━━━ DATA TO EXAMINE

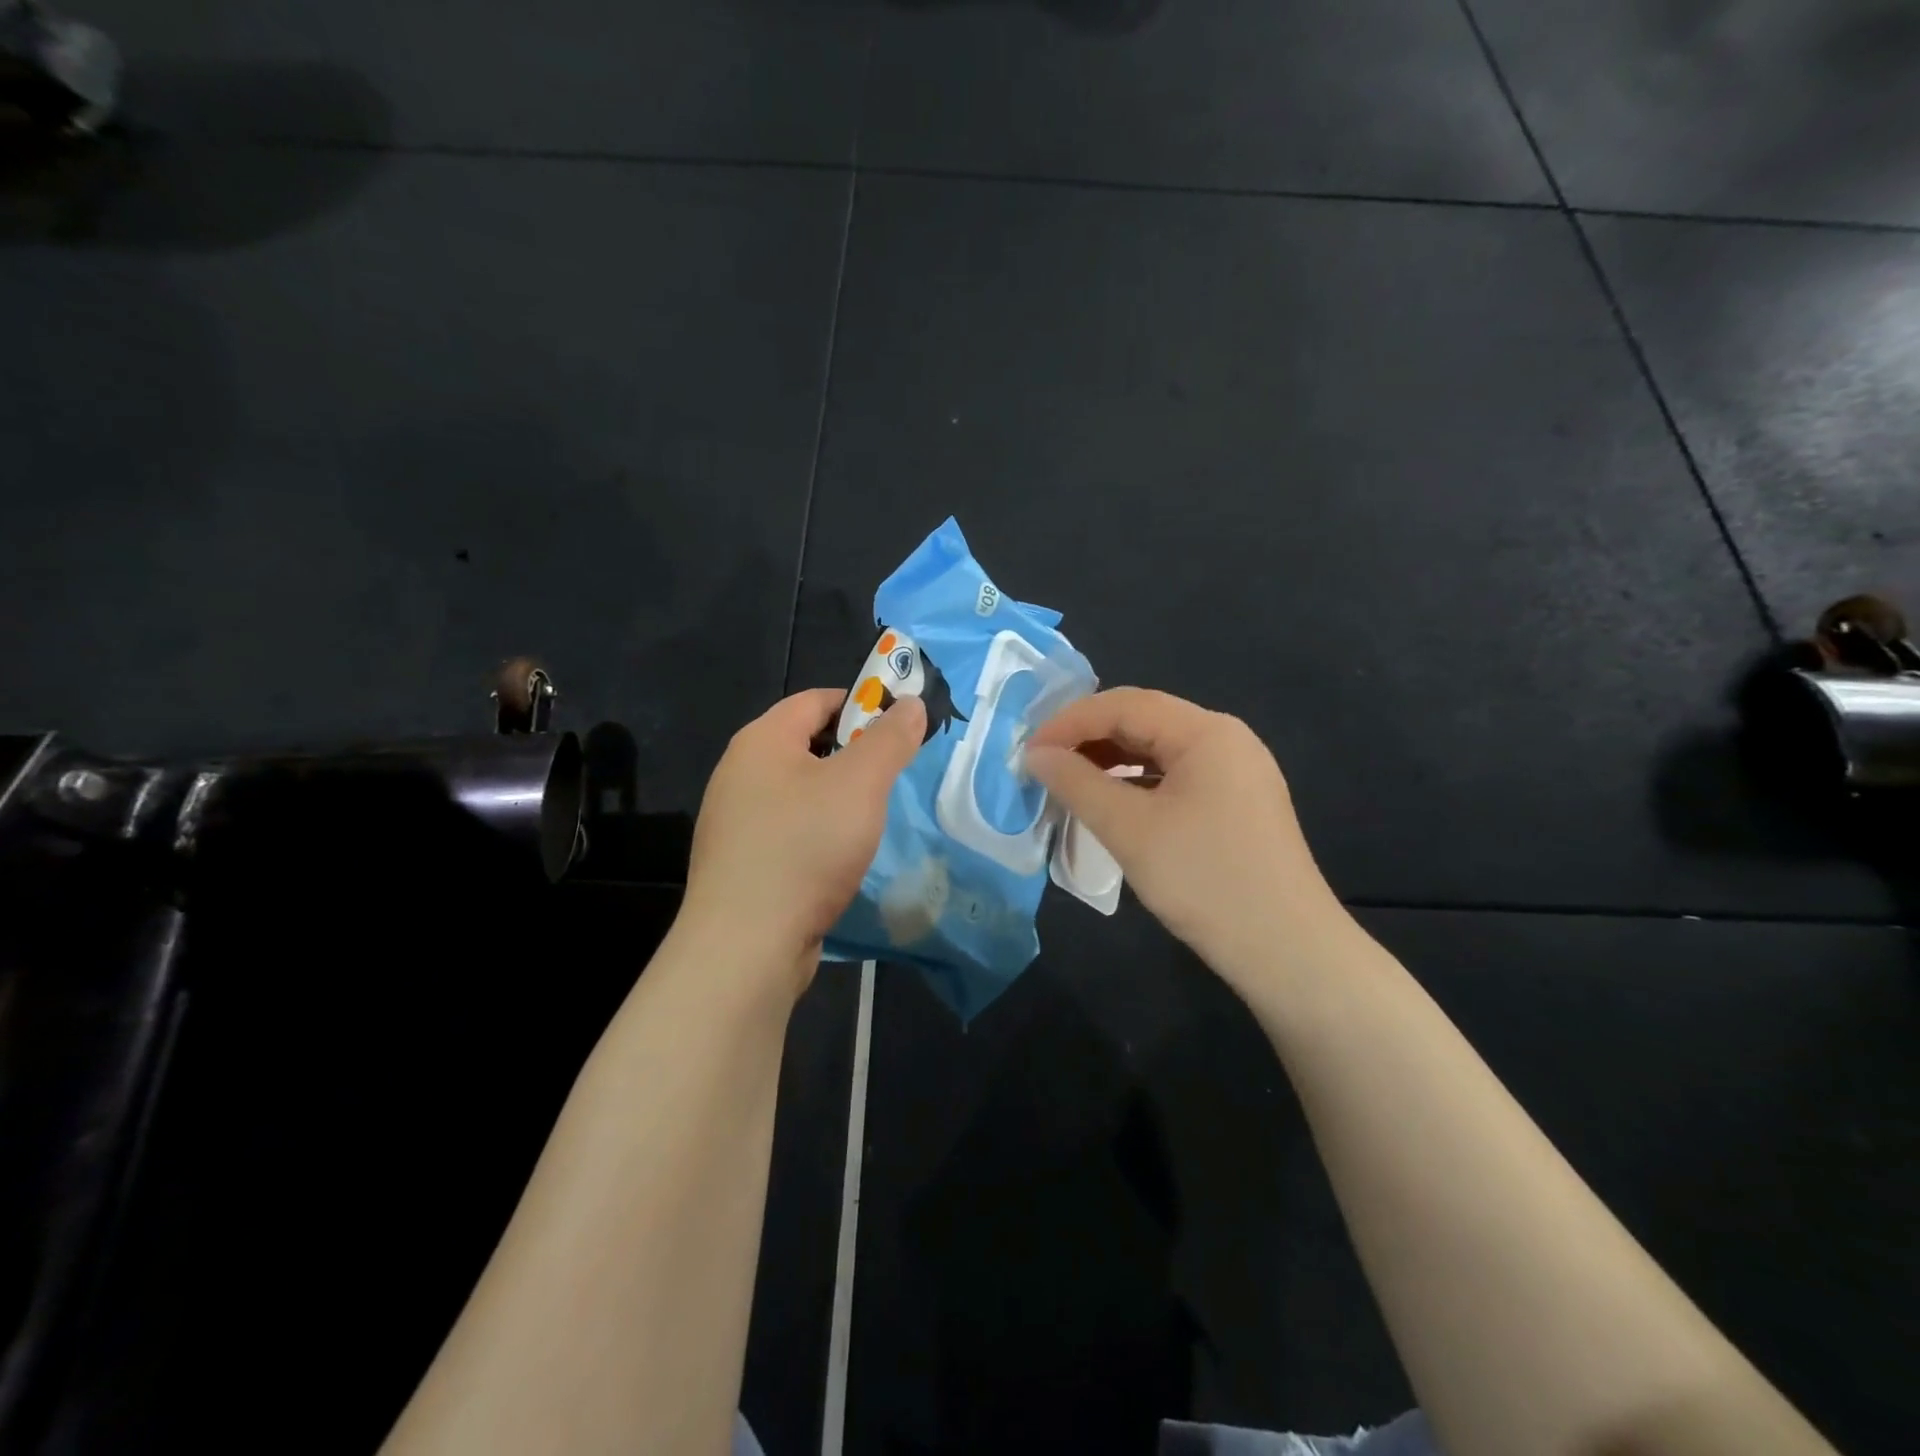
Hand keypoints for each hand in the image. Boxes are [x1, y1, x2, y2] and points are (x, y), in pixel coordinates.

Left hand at [678, 688, 926, 997]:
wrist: (746, 944)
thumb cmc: (805, 847)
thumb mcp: (861, 784)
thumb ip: (890, 739)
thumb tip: (912, 704)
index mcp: (761, 740)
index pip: (815, 699)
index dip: (861, 704)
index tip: (899, 727)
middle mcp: (738, 772)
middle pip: (805, 743)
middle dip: (852, 752)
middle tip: (892, 773)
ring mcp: (733, 820)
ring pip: (797, 790)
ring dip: (836, 795)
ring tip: (871, 816)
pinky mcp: (738, 862)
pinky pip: (786, 828)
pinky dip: (816, 830)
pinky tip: (838, 855)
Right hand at [1025, 688, 1351, 994]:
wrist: (1288, 951)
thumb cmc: (1205, 880)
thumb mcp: (1130, 830)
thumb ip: (1077, 783)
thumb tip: (1036, 755)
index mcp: (1206, 731)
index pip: (1124, 704)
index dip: (1069, 722)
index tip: (1028, 752)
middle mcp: (1226, 738)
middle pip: (1144, 720)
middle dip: (1088, 738)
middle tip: (1043, 765)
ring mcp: (1236, 771)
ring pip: (1159, 749)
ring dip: (1110, 760)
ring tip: (1069, 782)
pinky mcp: (1237, 803)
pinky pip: (1176, 776)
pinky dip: (1136, 782)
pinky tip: (1112, 803)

━━━━━━

WHAT TO DO:
Nothing but the lines from the start of the records through the line holding "index dip: (1069, 722)" should be printed, exactly as written and with the pictures left out.

ANSWER TO THIS PROBLEM:
Hand keypoints for each hand in the image. Boxes are [x1, y1, x2, y2] and points are (x, y), in pixel coordinates.

Left hand at [678, 688, 926, 997]:
wrist: (746, 944)
thumb cmc: (805, 847)
thumb mcp: (861, 784)
thumb ip: (890, 739)
thumb tip: (912, 704)
index mcp: (761, 740)
index pip: (815, 699)
index dip: (861, 704)
index tip: (899, 727)
middle mcp: (738, 772)
middle pip: (805, 743)
middle dip: (852, 752)
middle tip: (892, 773)
ring mcp: (733, 820)
ring pip: (797, 790)
ring dip: (836, 795)
ring tip: (871, 816)
pinky mcp: (738, 862)
pinky pip: (786, 828)
pinky dip: (816, 830)
pinky tip: (838, 855)
Right hand at [1025, 688, 1351, 994]:
wrist: (1288, 951)
thumb cmc: (1205, 880)
thumb mcp: (1130, 830)
thumb ip: (1077, 783)
thumb tip: (1036, 755)
index mcp: (1206, 731)
index pip: (1124, 704)
index dip: (1069, 722)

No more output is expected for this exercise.